"Cedar + Gold," Tristan Prettyman #MusicMonday
Monday, January 20, 2014source: Tristan Prettyman's Facebook page |
Tristan Prettyman was barely 23 years old when her debut album, appropriately titled "Twentythree," was released by Virgin Records in the summer of 2005. Though I wasn't always terribly fond of the way she used her voice back then, I was entranced by her. Aside from the fact that she was dating my one-time pretend boyfriend, she was the epitome of who I wanted to be when I "grew up" -- the wholesome-looking, somewhat athletic, laid-back tomboy girl with her (what I thought bold) bob haircut. Though she was only a few years older than I was, "Twentythree" represented to me some sort of wisdom I didn't yet have, the keys to growing up that I would acquire.

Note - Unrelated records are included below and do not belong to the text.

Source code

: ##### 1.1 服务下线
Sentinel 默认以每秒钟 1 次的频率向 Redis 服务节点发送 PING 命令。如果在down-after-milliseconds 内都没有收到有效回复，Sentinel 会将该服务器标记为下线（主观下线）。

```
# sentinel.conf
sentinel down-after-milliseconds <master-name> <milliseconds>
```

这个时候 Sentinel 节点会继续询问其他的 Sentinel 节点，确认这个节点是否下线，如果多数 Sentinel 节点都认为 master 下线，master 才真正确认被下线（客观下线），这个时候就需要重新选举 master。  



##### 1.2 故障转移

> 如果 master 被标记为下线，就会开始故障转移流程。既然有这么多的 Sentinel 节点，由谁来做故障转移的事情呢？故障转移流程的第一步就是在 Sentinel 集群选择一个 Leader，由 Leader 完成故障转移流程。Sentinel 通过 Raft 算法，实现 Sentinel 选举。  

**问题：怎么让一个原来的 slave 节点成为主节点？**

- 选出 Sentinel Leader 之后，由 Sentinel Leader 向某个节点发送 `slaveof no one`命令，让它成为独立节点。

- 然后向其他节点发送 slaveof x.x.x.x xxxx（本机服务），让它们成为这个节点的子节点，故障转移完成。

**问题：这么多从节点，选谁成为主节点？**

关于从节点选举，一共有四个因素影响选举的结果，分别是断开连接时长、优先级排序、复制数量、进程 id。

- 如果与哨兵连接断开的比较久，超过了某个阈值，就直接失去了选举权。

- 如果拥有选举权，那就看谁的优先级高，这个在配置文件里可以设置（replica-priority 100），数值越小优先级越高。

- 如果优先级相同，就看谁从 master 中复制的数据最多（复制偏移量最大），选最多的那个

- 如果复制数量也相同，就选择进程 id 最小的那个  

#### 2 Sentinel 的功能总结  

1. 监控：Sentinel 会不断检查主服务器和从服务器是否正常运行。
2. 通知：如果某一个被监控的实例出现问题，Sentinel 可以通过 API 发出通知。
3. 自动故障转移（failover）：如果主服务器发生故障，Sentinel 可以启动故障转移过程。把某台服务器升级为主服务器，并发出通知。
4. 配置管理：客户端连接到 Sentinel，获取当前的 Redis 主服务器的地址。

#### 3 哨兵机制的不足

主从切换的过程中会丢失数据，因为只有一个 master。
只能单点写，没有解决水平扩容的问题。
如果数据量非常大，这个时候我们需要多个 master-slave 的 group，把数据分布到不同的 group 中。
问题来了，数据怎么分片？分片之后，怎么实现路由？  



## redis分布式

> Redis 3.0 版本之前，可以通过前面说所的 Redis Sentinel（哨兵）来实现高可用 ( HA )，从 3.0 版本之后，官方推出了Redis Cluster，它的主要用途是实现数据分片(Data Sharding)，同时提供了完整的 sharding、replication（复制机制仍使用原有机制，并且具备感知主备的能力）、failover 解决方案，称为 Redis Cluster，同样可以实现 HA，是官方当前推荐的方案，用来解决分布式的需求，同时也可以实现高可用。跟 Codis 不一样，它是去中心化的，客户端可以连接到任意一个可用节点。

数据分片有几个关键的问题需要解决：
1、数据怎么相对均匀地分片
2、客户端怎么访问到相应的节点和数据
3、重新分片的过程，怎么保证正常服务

By the time I was actually twenty-three, I realized that it was possibly one of the most confusing years of my life ever.
But "Twentythree" was the perfect album for that summer, with its sticky hot subway rides to and from work, to and from concerts, and to and from the beach. The music was appropriately "beachy," imperfect, youthful, raw, quirky, and happy. Her second album, "Hello...x" was released in 2008, and ultimately quite unmemorable. For the couple, there was a breakup, a get-back-together, an engagement, and a permanent split. I discovered recently that Tristan Prettyman (whose name in and of itself is an inside joke to me ... I once liked a boy named Tristan, who was indeed very pretty) not only became engaged again (to another guy), but released a third studio album -- "Cedar + Gold" -- in October 2012.
I am in love with this album. Sincerely and genuinely, because it's hard to say that I fully enjoyed her music back then without bias, without a certain curiosity for her relationship with Jason Mraz. Screw Jason Mraz. The dissolution of their engagement has probably been the best medicine for her art. Her vocals finally sound at home with the melodies and moods of her music, and her music's had some of those rainbows and butterflies slapped out of it. What results is an eclectic, incredibly smooth, mature, darker, quirk-free collection of songs. There's a lot more production, and she's lost a lot of that rawness about her, but there's a lot more discovering of herself as an artist (and, of course, as a person) -- all of it works. And as ever, Tristan Prettyman succeeds in making growing "up" sound seamless, and pretty.